Even then, Alison-Madueke still had a very high price to pay when she finally arrived in Cambridge. "My little boy was only two and I had to leave him with my husband in Lagos," she says. "I think he was young enough at first not to feel it too badly but by the time I finished he would be sitting on the stairs waiting for me whatever time I flew back into Nigeria. It was heart-wrenching."

Alison-Madueke had, however, set some ground rules with Judge before the course started. She said she would have to go home every five or six weeks during term to spend a week with her child. She also said she would have to spend all her vacations in Nigeria. "I promised not to let it interfere with work," she says. "But that meant that when I was in Nigeria, I was studying until 1am or 2am each morning."

Other women at Judge faced other difficulties. Alison-Madueke was lucky that her scholarship paid for the MBA and that Shell kept her job open. Other women were having to fund themselves and also had the worry of getting back into the workplace post-MBA. Madueke says it is easy to see why women, in particular, worry whether the substantial MBA investment - adding lost earnings to course costs - is worth it in terms of career gains and family disruption.

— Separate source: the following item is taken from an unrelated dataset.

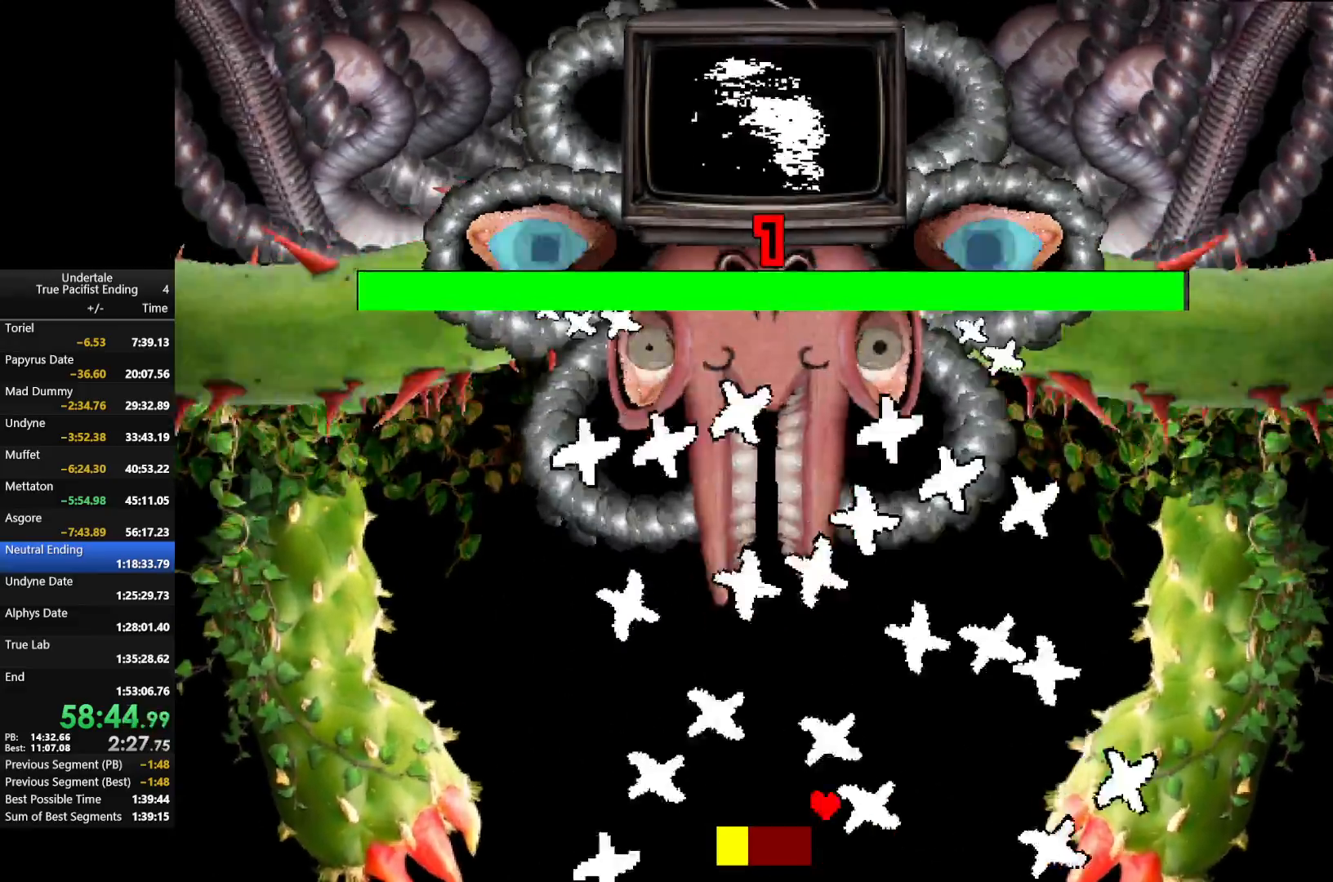
{"keys": [], "events": [[100, "left", "down"], [200, "left", "up"], [300, "left", "down"], [333, "left", "up"], [433, "left", "down"], [467, "left", "up"]]}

"Business schools have to develop strategies that are designed to attract women," she says. "They need to offer structured support systems that include crèches, nurseries and babysitters. They have to make it comfortable for spouses to stay or visit. The schools haven't thought all this out properly yet.

"Women also need special help back into the workplace. They are less able to move just anywhere because of family commitments and they may also need flexible working. The schools could also use their influence with client companies on issues like flexible working."

For Alison-Madueke it's also a question of business culture. Until there are more women in the upper echelons of business, she says, its culture won't change.

Judge has increased its female MBA intake to 31 per cent this year by, for example, accepting that women candidates may have less business experience because they are forced to apply before they start families. Dr Simon Learmount, Judge's admissions director, points out, however, that since MBA rankings are influenced by earnings and since women typically earn less than men post-MBA, some schools might look less favourably on female candidates.

At Oxford University's Saïd Business School, women have formed a network to find ways of increasing female participation in business schools. Grace Samodal, who graduated from Saïd last year, says one of the group's aims is to forge links between women MBA students and senior business women. "Having senior women to look up to is important," she says.

Samodal says more business experience is expected by British schools than US ones and that sets the average MBA age on a collision course with the female biological clock. But schools could make more effort to attract women, through marketing, mentor support, crèches and scholarships.

Until the schools do more, Samodal says that the levels of female MBA participation will not rise. How did Samodal square the circle? She did her MBA at 31, so she could get the qualification out of the way before she started a family. With time so tight and so much to juggle, women MBAs need a very astute sense of timing.